──────── PASSAGE

A significant part of the film is occupied with the Brezhnev-led communist cabal’s involvement in the attempted assassination of the Pope. The evidence seems substantial.

Of course, it is impossible to capture all that occurred during this epochal era. For example, one wishes that Margaret Thatcher’s heroic anti-communism and its importance to the Reagan-Wojtyla alliance would have been more highlighted. Also, the Pope’s threat, in a letter to Leonid Brezhnev, to resign the papacy and return to Poland in order to lead the anti-Soviet resistance goes unreported.

Intensely Catholic

Viewers will quickly become aware that the film is intensely Catholic. It’s made clear early on that a number of Reagan’s senior aides were devout Catholics. We’re also told that Reagan had a “Catholic sensibility.”

If by this it is meant he believed in historic Christian teachings about each person bearing the image of God and meriting the liberty to practice his faith, this is true. Yet, it should be hoped, all professing Christians share these convictions.

The Divine Plan is a reverent and important review of the inspiration for one of the most profound events in history.

Reagan was a longtime attender of a Presbyterian church in California and was closely identified with Evangelical Protestantism. White Evangelicals (remember the Moral Majority and the National Association of Evangelicals’ “evil empire” speech?) were an essential part of his core base and strongly supported his pro-freedom, anti-communist agenda and the massive defense buildup that flowed from it.

That said, there’s no question the devout Catholicism of several of Reagan’s key advisors played a key role in animating their dedication to ending one of history’s most evil regimes.

The Unique Alliance

The Divine Plan is a reverent and important review of the inspiration for one of the most profound events in history: The unique alliance of a Polish Catholic pope and a California politician (both trained as actors, by the way) to end what was, to that time, the greatest existential threat to freedom and security in history.

“Whether you’re a Christian or not, you could understand the notion that there is divine purpose at work in human affairs, and that the task of conscience is to determine what that divine conscience is, and then live it out irrespective of the cost,” says Weigel of the Reagan-Wojtyla philosophy.

We still need leaders who can appeal to the conscience of the nation — indeed, of the world — affirming the centrality of human dignity and the importance of defending it at all costs. The Divine Plan reminds us that at critical times, God can raise them up.

────────────────

■ INSTRUCTION 1 ■
Give each non-blank line of the stored items as a Markdown table with the columns "Row" and "Line," leaving out the pictures.

──────── DATA

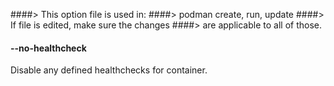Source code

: ####> This option file is used in:
####>   podman create, run, update
####> If file is edited, make sure the changes
####> are applicable to all of those.
#### **--no-healthcheck**

Disable any defined healthchecks for container.
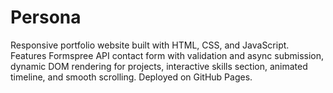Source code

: # Persona
Responsive portfolio website built with HTML, CSS, and JavaScript. Features Formspree API contact form with validation and async submission, dynamic DOM rendering for projects, interactive skills section, animated timeline, and smooth scrolling. Deployed on GitHub Pages.
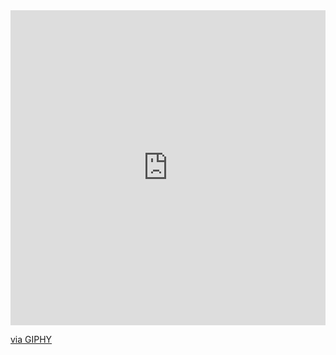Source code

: <div style="width:100%;height:0;padding-bottom:100%;position:relative;"><iframe src="https://giphy.com/embed/sQuHLqjWwRXGvrjkg0" width="100%" height="100%" style="position:absolute" frameBorder="0" class="giphy-embed" allowFullScreen></iframe></div><p><a href="https://giphy.com/gifs/abcnetwork-steve-harvey-family-feud-judge-sQuHLqjWwRXGvrjkg0">via GIPHY</a></p>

────────────────

■ INSTRUCTION 2 ■
According to the film review, what kind of church did Reagan attend for many years, and where was it?

■ WRITTEN REPLY 1 ■
| Row | Line |
|---|---|
| 1 | Source code |
| 2 | : ####> This option file is used in: |
| 3 | ####>   podman create, run, update |
| 4 | ####> If file is edited, make sure the changes |
| 5 | ####> are applicable to all of those. |
| 6 | #### **--no-healthcheck** |
| 7 | Disable any defined healthchecks for container. |
| 8 | Source code |
| 9 | : # Persona |
| 10 | Responsive portfolio website built with HTML, CSS, and JavaScript. Features Formspree API contact form with validation and async submission, dynamic DOM rendering for projects, interactive skills section, animated timeline, and smooth scrolling. Deployed on GitHub Pages. |
| 11 | Source code |
| 12 | : <div style="width:100%;height:0;padding-bottom:100%;position:relative;"><iframe src="https://giphy.com/embed/sQuHLqjWwRXGvrjkg0" width="100%" height="100%" style="position:absolute" frameBorder="0" class="giphy-embed" allowFullScreen></iframe></div><p><a href="https://giphy.com/gifs/abcnetwork-steve-harvey-family-feud-judge-sQuHLqjWwRXGvrjkg0">via GIPHY</a></p> |

■ WRITTEN REPLY 2 ■
A Presbyterian church in California.